Website containing real estate information

StreetEasy is a technology company founded in 2006 that provides information on real estate listings in the New York metropolitan area.

==History==
The company was founded by Michael Smith, Sebastian Delmont, Doug Chertok, and Nataly Kogan in 2005 as NMD Interactive. The company's founders had no traditional experience in the real estate sector. The StreetEasy.com website launched in 2006. The company raised an initial $400,000 from investors including Global Strategy Group, Southpaw Capital Management and Sig Zises. The company received an additional $2.5 million investment from FA Technology Ventures in 2006.

The company became popular by aggregating real estate listings into a single location. Listings were published with price changes and information like days the property had been on the market. This information was previously unavailable to the public and by 2008 the company's website was averaging 4.5 million page views per month.

In 2013, StreetEasy was acquired by Zillow for $50 million with the understanding the website would be run independent of Zillow. Within a year most of the original senior staff had left and CEO Michael Smith was replaced with Zillow's Susan Daimler.

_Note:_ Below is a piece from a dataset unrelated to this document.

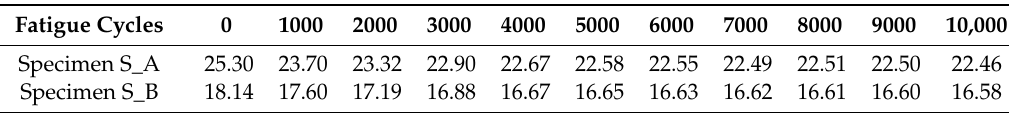
Table 1. Longitudinal stiffness data for GF/EP specimens under fatigue cycles (Unit: GPa).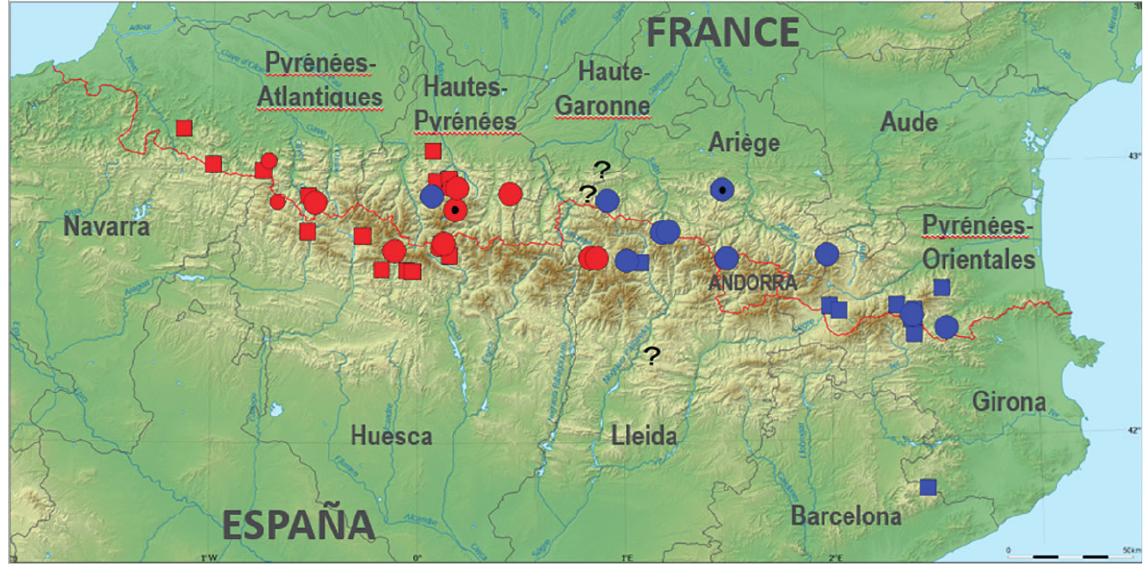
Fig. 21. Map of the Pyrenean region with the distribution of Dicranopalpus pyrenaeus Dresco, 1948 (red symbols) and Dicranopalpus catariegensis sp. nov. (blue symbols). Dots, studied samples; squares, literature records. Type localities are indicated by a black spot. The two French sites indicated by ‘?’ were recorded by Dresco (1948) as D. pyrenaeus ; the Spanish ‘?’ was recorded by Bellés (1978) as Dicranopalpus sp. (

The company has won Webby awards for Best Use of GPS or Location Technology People's Voice in 2015 and Best App & Software in the Real Estate category in 2016 and 2017. In 2018, the company won a Shorty Award for Best Social Media in the Real Estate category.

In 2017 the company launched a new paid listing model and began charging real estate brokers $3 a day for rental listings. In 2021, the company reported 180 million visits to its website and app. It is estimated that eighty percent of people searching for a home in New York City used StreetEasy or one of the affiliated Zillow Group websites. By 2022, the listing fee was raised to $6 a day for rental listings, though fees were reduced throughout the pandemic. The company also charges fees for other features, such as StreetEasy Experts, Agent Spotlight and Featured Listings.

==Software==

StreetEasy provides access to real estate listing information and data via their website and mobile application. Real estate listings are often accompanied by building information including number of total units, current and past units for sale and for rent, building amenities and public permit information. Additionally, information on nearby public transportation and schools is provided alongside listing information about the property.

The company also releases monthly market data reports on their website and several yearly lists.

In 2022 the company released StreetScape, an augmented reality feature on IOS that allows displays information on buildings and available units for sale and rent.